For right now, I have opted to avoid the binding errors through optical cues in the form so that the user can select what is suppossed to. One thing that I discover is that if you want to have the elements binded when added to the collection with javascript you will have to exposed this functionality through DWR and make sure the element gets persisted. In my case this complicate things since the collection element is a fairly complex and large POJO. Maybe there is another way, using onBind or those methods to make sure the collection is binded. I’ll check into that and post my findings later.


I develop a java web application that uses a lot of type objects. For example, Object Visit has a property state that could be Programmed, Done, Cancelled, etc… The current solution for this is to have a table in the DB representing the state of the visit and a FK from the table visit to the table with the states. Within the layers of the code the state is manage as an Entity with its own CRUD implemetation.

When you have a lot of object value types this could add up a lot tables in your DB and code in your application. In some cases I guess is ok to have CRUD functionality, but in others I wish the process could be shorter. For example: types that are not reusable and unique to a particular POJO. So, I was thinking of a way to be able to reduce some of the states or types using enum types throughout my application.

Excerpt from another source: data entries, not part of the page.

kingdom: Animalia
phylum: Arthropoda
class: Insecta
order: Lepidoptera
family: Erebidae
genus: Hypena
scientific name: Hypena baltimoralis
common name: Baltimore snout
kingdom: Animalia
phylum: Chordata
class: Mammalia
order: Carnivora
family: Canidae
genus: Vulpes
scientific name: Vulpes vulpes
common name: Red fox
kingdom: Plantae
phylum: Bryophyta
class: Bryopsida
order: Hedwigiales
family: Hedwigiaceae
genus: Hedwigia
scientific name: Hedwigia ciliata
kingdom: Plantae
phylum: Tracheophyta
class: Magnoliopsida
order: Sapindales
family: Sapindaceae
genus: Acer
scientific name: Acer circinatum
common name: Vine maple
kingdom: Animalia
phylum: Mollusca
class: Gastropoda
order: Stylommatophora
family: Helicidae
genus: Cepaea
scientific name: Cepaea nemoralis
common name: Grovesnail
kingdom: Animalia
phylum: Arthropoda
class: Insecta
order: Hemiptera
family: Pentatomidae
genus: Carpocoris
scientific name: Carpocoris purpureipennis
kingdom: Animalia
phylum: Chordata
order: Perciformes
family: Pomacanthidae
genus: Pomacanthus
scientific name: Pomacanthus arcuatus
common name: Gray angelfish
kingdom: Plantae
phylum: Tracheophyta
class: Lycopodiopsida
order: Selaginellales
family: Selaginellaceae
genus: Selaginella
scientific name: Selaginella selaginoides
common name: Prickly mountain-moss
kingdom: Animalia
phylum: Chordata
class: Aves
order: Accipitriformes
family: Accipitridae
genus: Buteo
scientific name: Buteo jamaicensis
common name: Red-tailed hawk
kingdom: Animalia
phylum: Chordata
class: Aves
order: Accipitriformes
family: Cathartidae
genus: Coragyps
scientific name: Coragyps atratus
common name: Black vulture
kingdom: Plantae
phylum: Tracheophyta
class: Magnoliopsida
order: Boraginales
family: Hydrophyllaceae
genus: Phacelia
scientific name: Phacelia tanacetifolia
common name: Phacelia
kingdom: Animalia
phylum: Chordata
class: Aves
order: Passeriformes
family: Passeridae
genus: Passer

Today, I researched about how to map a JAVA 5 Enum type to a MySQL enum in order to be used with a web application that uses Spring.

Here, some of my findings:

I found these good article on how to deal with the Hibernate part, it seems straight forward:


For the Spring part, I guess it is just a matter of writing the PropertyEditor

Doubts still remaining:

Will that solution above, map the Enumeration to a enum type in MySQL? Does Hibernate supports this? Is it better to map the elements of an enumeration to another table in the DB or having it inside your main table as a MySQL enum is better?

Will mapping the JAVA enumeration to the MySQL enumeration saves time when adding a new type?

Here are some disadvanges:

From what I read, it seems you have to recompile your code when you have a JAVA enumeration and you want to add and extra element to it. In the current solution, you only have to add that value in the DB and Hibernate can deal with it without a recompile.

Some Advantages:

Enumeration could make your code cleaner making it easier to code tests for states and types comparissions. Surely it will be less verbose and easier to read.